#AQM

I oppose and protest the Russian invasion of Ukraine.

#【推しの子】 9巻 評論(ネタバレ注意)

ピンク色のふわふわ髪の、シィルみたいな表紙のこの子は誰だろう。

瞳(星がない)からしてアイでもルビーでもなし、髪型から有馬かなでも黒川あかねでもなし。

強いて言えば、

「【推しの子】」9巻より(赤坂アカ/横槍メンゴ/集英社)

ルビーの芸能科のクラスメイトのみなみ(左の子)ですかね?

脇役とはいえネームドで、MOBじゃないのは確かですけど、表紙にしておくぐらいには今後重要性が増すキャラなんかしらん。

 

地方の病院に務めるアイドルオタな産婦人科医師・ゴローのもとに双子を妊娠したお腹を抱えて訪れた少女は、彼が熱狂するアイドル・アイ(16)だった。驚きショックを受けたゴローだったが、身近に接するアイの人柄に魅了され、彼女の出産を全力でサポートしようと決意する。

だが出産予定日の当日、ゴローはアイのストーカーに殺害される。
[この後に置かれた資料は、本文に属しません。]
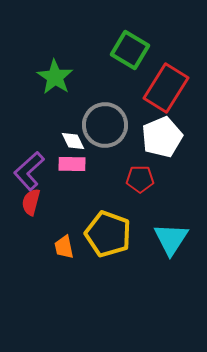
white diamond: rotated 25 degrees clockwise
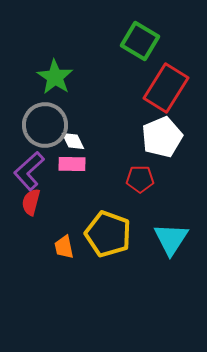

驚くべきことに、ゴローはアイが出産した男女の双子のうち一人として転生する…

「かぐや様」の赤坂アカの作話を「クズの本懐」等の横槍メンゴが作画、という期待作。

「【推しの子】」9巻より(赤坂アカ/横槍メンゴ/集英社)

要約すると二周目人生は伝説のアイドルの双子の子どもだった転生チートな芸能界サクセスストーリー、ミステリー付き。

縦軸はありつつも、横軸は主人公の2人が芸能界の様々な仕事を渡り歩いて、作者が見知った芸能仕事の機微を描写していく建て付けに。アイドル編、リアリティショー編、2.5次元舞台編、幕間を挟んで強いてラベルを貼るとしたら「バラエティ編」?

公式には「中堅編」と名付けられた新章突入。

「【推しの子】」9巻より(赤坂アカ/横槍メンゴ/集英社)

前巻から時制が半年ほど飛んで、アクアはTVバラエティ番組でレギュラー獲得、多忙ながら新進女優の黒川あかねとの交際も順調。

ルビーたちのアイドルグループ「B小町」もネットのバズをきっかけに躍進して注目株に。

と一見は順風満帆にブレイク間近な主要キャラ陣の芸能生活だったが、各々の内心には歪みが澱のように溜まり始めていた…

ということで、今巻はバラエティ番組がコスプレ界隈の現場を踏みつけるように取材するエピソード、を踏みつけるようにルビーが暗躍する回。

期せずしてアクアと同じく、アイの復讐を誓うルビーが、真相に近づく手段として「芸能界で売れるため」になりふり構わなくなる感じ。

相変わらずテーマも芸能界・TV・ネット・コスプレ・同人・配信者・SNSと、時世にキャッチアップして刺激的でキャッチー、かつよく取材した(ように見える)情報を面白くシナリオに組み立て再構築しています。

「(ように見える)」とわざわざ書くのは、自分は芸能界の裏事情とか知らんので、リアルかどうかよくわからんわ、という。

「【推しの子】」9巻より(赤坂アカ/横槍メンゴ/集英社)

ストーリー的には、アクア、ルビー、かな、あかねなど、主要キャラたちの鬱屈・屈折がキモなんかな。

もっと大きな伏線要素は一旦置いといて、当面はアクアとあかねの恋仲、ルビーの暗躍のモチベーションなどが、いかにも破綻しそうな予感を伴って描かれます。

と、各キャラだんだん曇らせ要素が入りエピソード自体もギスギス荒れがちな中、ちょっと年上のMEMちょが一服の清涼剤というか、『推しの子』の良心というか、良いですね。

「【推しの子】」9巻より(赤坂アカ/横槍メンゴ/集英社)

『チェンソーマン』のコベニちゃん、『かぐや様』のマキちゃんとタイプは違いながら、「幸せになってほしい」「報われてほしい」枠というか。